> Exercise directions
Collect every line of the records that contains the string "qCreatedBy", where case counts.

◆ ◆ ◆ ◆ ◆

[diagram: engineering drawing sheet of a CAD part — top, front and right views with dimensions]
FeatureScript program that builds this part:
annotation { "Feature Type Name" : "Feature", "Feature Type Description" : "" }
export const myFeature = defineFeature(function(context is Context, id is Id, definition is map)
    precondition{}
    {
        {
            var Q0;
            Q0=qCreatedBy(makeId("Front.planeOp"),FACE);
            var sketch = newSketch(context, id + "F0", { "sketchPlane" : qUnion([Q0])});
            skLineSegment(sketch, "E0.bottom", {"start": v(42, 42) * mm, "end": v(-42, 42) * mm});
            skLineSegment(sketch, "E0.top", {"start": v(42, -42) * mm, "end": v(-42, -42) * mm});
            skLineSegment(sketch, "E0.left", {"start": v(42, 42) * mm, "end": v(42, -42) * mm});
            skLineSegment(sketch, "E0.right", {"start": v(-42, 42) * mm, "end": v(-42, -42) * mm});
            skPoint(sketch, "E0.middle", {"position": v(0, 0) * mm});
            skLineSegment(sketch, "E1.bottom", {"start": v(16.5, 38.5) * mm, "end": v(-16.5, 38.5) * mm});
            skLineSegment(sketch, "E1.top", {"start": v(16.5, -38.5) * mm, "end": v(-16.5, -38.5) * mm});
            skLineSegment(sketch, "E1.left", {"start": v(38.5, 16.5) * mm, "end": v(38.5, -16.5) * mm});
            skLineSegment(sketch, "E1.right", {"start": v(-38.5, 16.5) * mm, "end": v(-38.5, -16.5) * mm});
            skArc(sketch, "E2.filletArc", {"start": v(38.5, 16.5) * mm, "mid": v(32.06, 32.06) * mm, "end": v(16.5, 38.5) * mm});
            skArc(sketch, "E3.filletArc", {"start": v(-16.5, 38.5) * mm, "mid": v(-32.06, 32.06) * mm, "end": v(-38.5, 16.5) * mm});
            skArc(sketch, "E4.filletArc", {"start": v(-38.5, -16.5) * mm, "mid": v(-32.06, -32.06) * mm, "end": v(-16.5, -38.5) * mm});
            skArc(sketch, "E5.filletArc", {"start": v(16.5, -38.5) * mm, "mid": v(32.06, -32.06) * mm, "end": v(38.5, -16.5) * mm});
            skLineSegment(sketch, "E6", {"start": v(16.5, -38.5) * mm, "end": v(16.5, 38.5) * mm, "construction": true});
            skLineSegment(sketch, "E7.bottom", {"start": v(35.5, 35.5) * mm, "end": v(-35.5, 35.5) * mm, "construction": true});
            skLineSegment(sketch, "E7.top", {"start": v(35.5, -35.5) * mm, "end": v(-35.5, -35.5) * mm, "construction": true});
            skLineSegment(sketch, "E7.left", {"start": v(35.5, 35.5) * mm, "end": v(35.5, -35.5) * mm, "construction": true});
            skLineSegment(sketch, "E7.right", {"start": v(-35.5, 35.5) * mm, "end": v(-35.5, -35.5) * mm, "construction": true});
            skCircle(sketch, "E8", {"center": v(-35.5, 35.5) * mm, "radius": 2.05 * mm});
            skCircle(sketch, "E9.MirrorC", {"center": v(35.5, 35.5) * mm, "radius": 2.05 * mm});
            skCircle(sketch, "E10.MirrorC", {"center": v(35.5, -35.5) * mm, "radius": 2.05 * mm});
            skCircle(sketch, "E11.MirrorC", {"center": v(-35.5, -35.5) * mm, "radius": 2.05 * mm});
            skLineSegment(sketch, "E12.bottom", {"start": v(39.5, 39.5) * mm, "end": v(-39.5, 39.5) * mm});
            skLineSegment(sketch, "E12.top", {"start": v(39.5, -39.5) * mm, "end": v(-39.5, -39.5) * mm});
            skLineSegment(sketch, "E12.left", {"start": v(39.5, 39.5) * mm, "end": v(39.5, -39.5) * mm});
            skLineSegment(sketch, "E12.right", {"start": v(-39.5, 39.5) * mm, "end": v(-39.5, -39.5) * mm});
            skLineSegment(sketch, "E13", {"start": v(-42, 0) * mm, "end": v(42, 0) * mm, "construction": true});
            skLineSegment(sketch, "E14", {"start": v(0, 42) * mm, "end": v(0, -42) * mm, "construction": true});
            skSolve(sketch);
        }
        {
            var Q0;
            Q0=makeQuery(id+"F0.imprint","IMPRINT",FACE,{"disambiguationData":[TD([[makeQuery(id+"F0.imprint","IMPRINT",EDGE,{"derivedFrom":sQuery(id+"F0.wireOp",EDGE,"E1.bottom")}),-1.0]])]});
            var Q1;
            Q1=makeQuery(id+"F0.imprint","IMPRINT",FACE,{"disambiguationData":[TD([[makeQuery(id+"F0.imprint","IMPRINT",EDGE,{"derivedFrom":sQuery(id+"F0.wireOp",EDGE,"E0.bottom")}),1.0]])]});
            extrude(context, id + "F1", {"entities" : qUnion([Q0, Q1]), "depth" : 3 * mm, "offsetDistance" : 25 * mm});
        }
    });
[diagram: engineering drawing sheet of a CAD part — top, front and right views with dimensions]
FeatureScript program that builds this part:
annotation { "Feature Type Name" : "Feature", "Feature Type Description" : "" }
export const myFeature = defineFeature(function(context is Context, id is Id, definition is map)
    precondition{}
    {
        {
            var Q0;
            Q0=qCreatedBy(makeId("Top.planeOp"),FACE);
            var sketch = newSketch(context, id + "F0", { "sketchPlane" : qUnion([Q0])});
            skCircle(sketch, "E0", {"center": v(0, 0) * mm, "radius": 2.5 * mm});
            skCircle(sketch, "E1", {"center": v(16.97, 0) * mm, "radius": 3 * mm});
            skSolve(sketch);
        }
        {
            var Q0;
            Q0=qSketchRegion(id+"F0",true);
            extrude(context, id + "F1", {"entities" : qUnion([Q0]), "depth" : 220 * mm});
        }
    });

◆ ◆ ◆ ◆ ◆

> Result
            Q0=qCreatedBy(makeId("Front.planeOp"),FACE);
            Q0=qCreatedBy(makeId("Top.planeOp"),FACE);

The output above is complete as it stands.